GLM model on predicting mobile_subs based on continent:
joined %>%
group_by(continent) %>%
summarize(model = list(glm(mobile_subs ~ year + total_pop + gdp_per_cap))) %>%
mutate(tidied = map(model, tidy, conf.int = T)) %>%
unnest(tidied) %>%
filter(term != "(Intercept)") %>%
ggplot(aes(estimate, term)) +
geom_point() +
geom_errorbarh(aes(xmin = conf.low, xmax = conf.high), height = 0.2) +
facet_wrap(~continent) 
It looks like year is the only factor that contributes to mobile_subs.
Landline VS Mobile:
joined %>%
group_by(entity, continent) %>%
summarize(correlation = cor(landline_subs, mobile_subs)) %>%
filter(!is.na(correlation)) %>%
ungroup() %>%
group_by(correlation > 0) %>%
slice_max(abs(correlation), n = 10) %>%
ungroup() %>%
mutate(entity = paste0(entity, " (", continent, ")"),
entity = fct_reorder(entity, correlation)) %>%
ggplot(aes(correlation, entity, fill = correlation > 0)) +
geom_col() +
theme(legend.position = "none") +
labs(x = "correlation between landline and mobile",
y = NULL,
title = "Top 10 Entities with Highest and Lowest Correlation",
subtitle = "Correlation is between landline and mobile subscription")

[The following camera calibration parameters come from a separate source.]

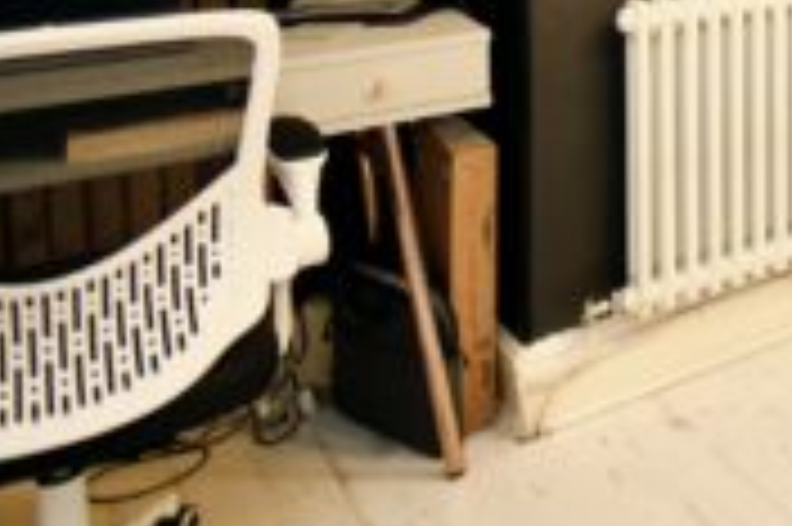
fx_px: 1077
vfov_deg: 23.2
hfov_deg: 26.9
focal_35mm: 49
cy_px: -218
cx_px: 1220
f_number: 4.5
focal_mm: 10
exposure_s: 1/13
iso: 560
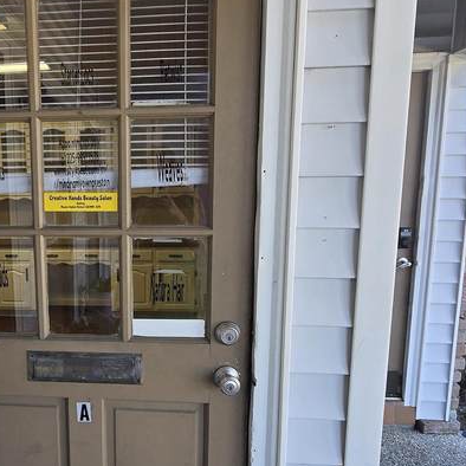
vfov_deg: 57.2
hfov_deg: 54.3
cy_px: 254
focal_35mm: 28
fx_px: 426
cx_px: 109
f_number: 2.2
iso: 50
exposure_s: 1/120
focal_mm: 2.2
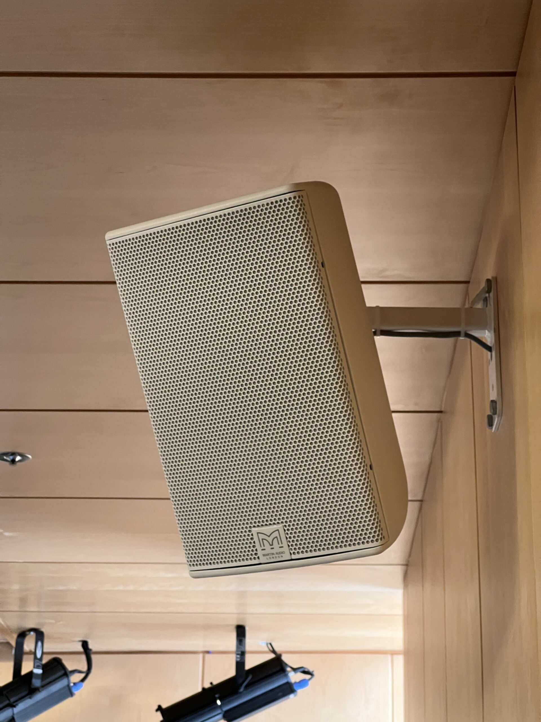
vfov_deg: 25.3
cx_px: 270
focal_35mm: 77
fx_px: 1605
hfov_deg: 19.1
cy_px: 361
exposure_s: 1/50
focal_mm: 9
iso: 400
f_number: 2.8
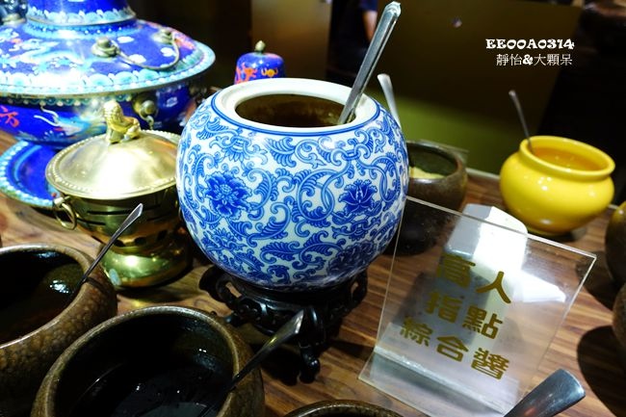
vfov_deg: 53.1
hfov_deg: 73.8
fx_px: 417
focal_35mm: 24
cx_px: 313
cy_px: 208
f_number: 2.5
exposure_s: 1/25
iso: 640
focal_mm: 8.8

Total population and GDP per capita:
joined %>%
filter(year == 2017) %>%
ggplot(aes(total_pop, gdp_per_cap)) +
geom_point() +
geom_smooth() +
scale_x_log10() +
labs(x = "total population",
y = "GDP per capita",
title = "The Relationship between GDP per Capita and Total Population") +
scale_y_continuous(labels = dollar) 
There is no an obvious relationship between population and GDP per capita.